Our results suggest that perception mediated the effect of domain-specific PCK of typical student errors in analyzing task difficulty. However, the task design of our study made it impossible to calculate this mediation effect. The reason is that a typical student error can be found in each item; thus, we cannot exclude the unlikely possibility that participants mentioned the typical student error in their reasons for task difficulty even though they did not fixate on the actual relevant characteristic. Such behavior would lead to judgments that are not mediated by perception. This limitation can be addressed in another study by including similar tasks without typical student errors in the analyses.

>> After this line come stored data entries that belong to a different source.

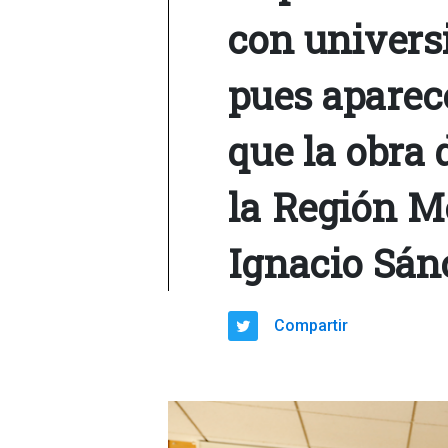
con universi
pues aparec
que la obra 
la Región Me
Ignacio Sán
Compartir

Although we expected the intervention to lead to an improvement in overall judgment accuracy, we only discovered this improvement on the descriptive level, but it was not statistically significant. First, the lack of a significant effect could be due to the relatively small sample size. Another explanation could be that the scale we used to assess judgment accuracy was not sufficiently fine-grained to detect small effects. It is worth recalling that the participants had to indicate the problem difficulty on a four-level scale, which we then dichotomized to assess accuracy (see Sect. 2.6). The main focus of our study was not to assess judgment accuracy. Instead, we asked the participants for their judgments to initiate the cognitive processes of perception and interpretation of task difficulty.

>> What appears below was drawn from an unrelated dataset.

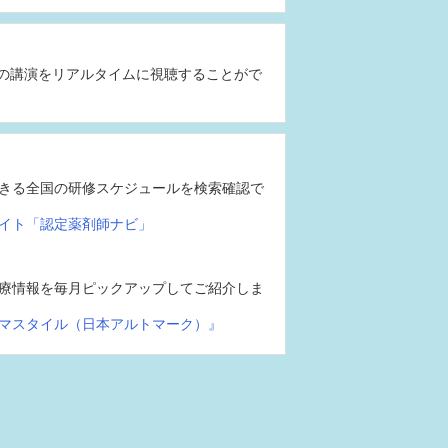
の講演をリアルタイムに視聴することがで
きる全国の研修スケジュールを検索確認で
イト「認定薬剤師ナビ」
療情報を毎月ピックアップしてご紹介しま
マスタイル（日本アルトマーク）』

4.3 Educational implications and summary

Our study has educational implications. Tasks are a central medium for designing mathematical instructions (Sullivan et al., 2012), and accurate diagnostic judgments are considered an essential component of adaptive instruction (Hardy et al., 2019; Krolak-Schwerdt et al., 2014; Parsons et al., 2018). Thus, the results of this study are an essential step toward an improved understanding of how prospective teachers use their domain-specific PCK of typical student errors to accurately judge the difficulty of mathematical tasks. Domain-specific PCK, in particular, appears to result in accurate task judgments that may enable prospective teachers to assess potential student errors in mathematical tasks. Our study provides the first causal evidence for the assumption that domain-specific PCK sharpens prospective teachers’ focus when judging mathematical tasks. Knowledge of this relationship could be useful in designing digital learning environments for enhancing prospective teachers’ diagnostic skills. Once eye tracking can be applied in the ongoing process, such tools could provide adaptive support based on participants’ eye-movement patterns.

We conclude that identifying relevant task characteristics can be assessed through local eye movements and that this identification is associated with deeper cognitive processing of the information provided by the areas that provoke typical student errors. Manipulating domain-specific PCK can improve both the perception and the interpretation of task diagnosis.